At the 2011 Nonprofit Technology Conference, all participants were given an amazing gift: A copy of the book "Switch" by Dan and Chip Heath. And even better, we got to see a keynote presented by Chip Heath on the subject matter of the book: how to change things when change is hard.
"Switch" turned out to be one of the most life-changing books I've ever read. One of the ways in which the book shows you can create change is to "find the bright spots." It's a radically different way to approach a problem. Instead of focusing on what ISN'T working and changing that, the book tells us to focus on the things that ARE working, and do those things more.
The example in the book is about Jerry Sternin, who was sent to Vietnam in 1990 to combat childhood malnutrition…and was given six months to make a difference. Malnutrition "was the result of an intertwined set of problems: Sanitation was poor. Poverty was nearly universal. Clean water was not readily available. The rural people tended to be ignorant about nutrition" (p. 27-28). All these things were true. All of them were impossible hurdles to get around. There was no way Jerry could fix them in six months.
So instead of focusing on those problems, he went from village to village, trying to find kids who weren't malnourished, despite having access to the same resources as everyone else. Those kids existed, as it turns out, and he interviewed their mothers to find out what they were doing differently (basically, they were feeding their kids smaller portions, more frequently, and mixing freely-available sweet potato greens and tiny shrimp into their rice). He then had those mothers teach the other mothers how to do the same thing…and in six months, 65 percent of the kids were better nourished than before he arrived, and stayed that way.
That's a pretty miraculous change accomplished by somebody with limited power over the situation and its alleged root causes.
"There are two ways to make the world a better place. You can decrease the suck, and you can increase the awesome… And I do not want to live in a world where we only focus on suck and never think about awesome."
I don't agree with everything Green says here (though the Webb telescope does sound pretty awesome), but the gist of his idea goes back to "Switch": We need to find the bright spots, and do those things more.
It's a simple formula, really, and one that can be applied to any number of nonprofit tech problems:
- Need to increase your web traffic? Find out what type of posts on your blog get the most traffic, and do those kinds of posts more. Are most people coming from Twitter? Post your stuff on Twitter more.
- Need to increase your Twitter followers, because your management insists on using that as a metric of success? Find out what posts get retweeted the most, and post more things like that.
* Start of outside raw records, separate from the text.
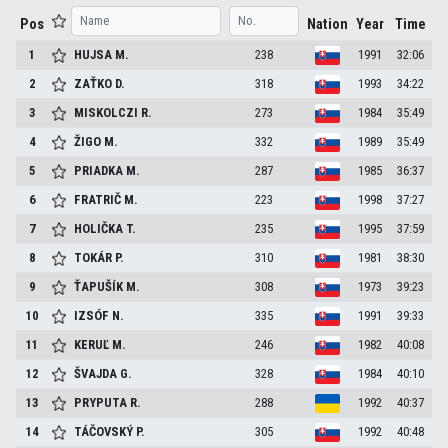
Pos
Nation
Year
Time
1
HUJSA
M.
238
1991
32:06
2
ZAŤKO
D.
318
1993
34:22
3
MISKOLCZI
R.
273
1984
35:49
4
ŽIGO
M.
332
1989
35:49
5
PRIADKA
M.
287
1985
36:37
6
FRATRIČ
M.
223
1998
37:27
7
HOLIČKA
T.
235
1995
37:59
8
TOKÁR
P.
310
1981
38:30
9
ŤAPUŠÍK
M.
308
1973
39:23
10
IZSÓF
N.
335
1991
39:33
11
KERUĽ
M.
246
1982
40:08
12
ŠVAJDA
G.
328
1984
40:10
13
PRYPUTA
R.
288
1992
40:37
14
TÁČOVSKÝ
P.
305
1992
40:48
Figure out what you did on the days you gained the most new followers, and do things like that more.
- Need to build enthusiasm for a new idea among your staff or board? Liken the new idea to something else that had broad support within your organization and worked.
- Need to get more donors? Look at the donors you have and analyze what they have in common: Where did you find them? What are their passions? Where could you find similar people? Then conduct a targeted search.
If you're creative, you can apply this logic to a lot of things. It's not the be-all, end-all solution, but at least it gets your brain thinking about the problem in a different way.
Because no matter how bleak things are looking, something is working. You need to find what that something is, and do it more.